Stored items from a collection
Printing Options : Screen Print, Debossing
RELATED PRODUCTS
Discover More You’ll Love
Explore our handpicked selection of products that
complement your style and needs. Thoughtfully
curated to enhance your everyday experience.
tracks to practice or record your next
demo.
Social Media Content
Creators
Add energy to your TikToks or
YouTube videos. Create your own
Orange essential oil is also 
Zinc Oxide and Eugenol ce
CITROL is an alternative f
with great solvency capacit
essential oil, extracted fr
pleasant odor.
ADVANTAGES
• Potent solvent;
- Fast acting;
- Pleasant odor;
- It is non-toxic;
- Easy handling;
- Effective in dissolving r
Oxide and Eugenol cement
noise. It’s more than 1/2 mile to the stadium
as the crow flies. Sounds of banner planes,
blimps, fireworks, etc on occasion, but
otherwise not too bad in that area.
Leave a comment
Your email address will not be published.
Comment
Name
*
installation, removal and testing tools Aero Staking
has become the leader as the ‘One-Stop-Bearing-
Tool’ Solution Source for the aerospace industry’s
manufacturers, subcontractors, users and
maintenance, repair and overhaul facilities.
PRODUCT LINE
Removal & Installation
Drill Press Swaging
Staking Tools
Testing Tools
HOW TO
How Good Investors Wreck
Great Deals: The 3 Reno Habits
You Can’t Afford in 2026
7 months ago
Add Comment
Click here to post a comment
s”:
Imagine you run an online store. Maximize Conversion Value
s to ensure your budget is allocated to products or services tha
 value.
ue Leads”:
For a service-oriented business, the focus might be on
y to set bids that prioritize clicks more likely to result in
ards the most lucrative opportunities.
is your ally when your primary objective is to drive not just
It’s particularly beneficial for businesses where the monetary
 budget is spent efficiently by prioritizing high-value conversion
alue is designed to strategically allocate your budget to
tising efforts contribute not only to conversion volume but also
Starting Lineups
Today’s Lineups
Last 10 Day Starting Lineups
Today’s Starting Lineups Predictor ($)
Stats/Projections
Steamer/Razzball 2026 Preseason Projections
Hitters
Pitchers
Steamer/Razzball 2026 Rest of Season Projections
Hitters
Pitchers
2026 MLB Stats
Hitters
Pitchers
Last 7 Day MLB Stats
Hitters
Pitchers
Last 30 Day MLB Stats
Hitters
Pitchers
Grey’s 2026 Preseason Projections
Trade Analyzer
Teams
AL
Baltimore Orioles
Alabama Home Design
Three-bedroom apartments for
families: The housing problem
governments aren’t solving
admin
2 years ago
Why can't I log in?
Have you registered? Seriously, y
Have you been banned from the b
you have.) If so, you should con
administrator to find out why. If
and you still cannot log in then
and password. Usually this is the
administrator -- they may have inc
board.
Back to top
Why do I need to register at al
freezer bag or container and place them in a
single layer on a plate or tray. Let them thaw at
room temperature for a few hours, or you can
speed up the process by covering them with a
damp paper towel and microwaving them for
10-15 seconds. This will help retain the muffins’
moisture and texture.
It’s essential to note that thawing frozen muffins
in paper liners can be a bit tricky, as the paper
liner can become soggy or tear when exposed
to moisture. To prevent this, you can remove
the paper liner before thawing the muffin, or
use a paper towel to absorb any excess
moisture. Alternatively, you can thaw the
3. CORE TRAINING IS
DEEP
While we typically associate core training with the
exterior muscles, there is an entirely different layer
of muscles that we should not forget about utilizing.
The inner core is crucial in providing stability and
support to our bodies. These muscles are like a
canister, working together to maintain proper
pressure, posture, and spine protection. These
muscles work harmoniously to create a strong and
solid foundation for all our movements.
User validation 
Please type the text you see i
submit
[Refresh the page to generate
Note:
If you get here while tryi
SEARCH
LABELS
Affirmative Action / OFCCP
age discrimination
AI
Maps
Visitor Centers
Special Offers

Exercise objective
In the answer, the lines from the first line of the data above through the line containing "Leave a comment" must appear exactly as written, with nothing else.

Exercise result
Printing Options : Screen Print, Debossing
RELATED PRODUCTS
Discover More You’ll Love
Explore our handpicked selection of products that
complement your style and needs. Thoughtfully
curated to enhance your everyday experience.
tracks to practice or record your next
demo.
Social Media Content
Creators
Add energy to your TikToks or
YouTube videos. Create your own
Orange essential oil is also 
Zinc Oxide and Eugenol ce
CITROL is an alternative f
with great solvency capacit
essential oil, extracted fr
pleasant odor.
ADVANTAGES
• Potent solvent;
- Fast acting;
- Pleasant odor;
- It is non-toxic;
- Easy handling;
- Effective in dissolving r
Oxide and Eugenol cement
noise. It’s more than 1/2 mile to the stadium
as the crow flies. Sounds of banner planes,
blimps, fireworks, etc on occasion, but
otherwise not too bad in that area.
Leave a comment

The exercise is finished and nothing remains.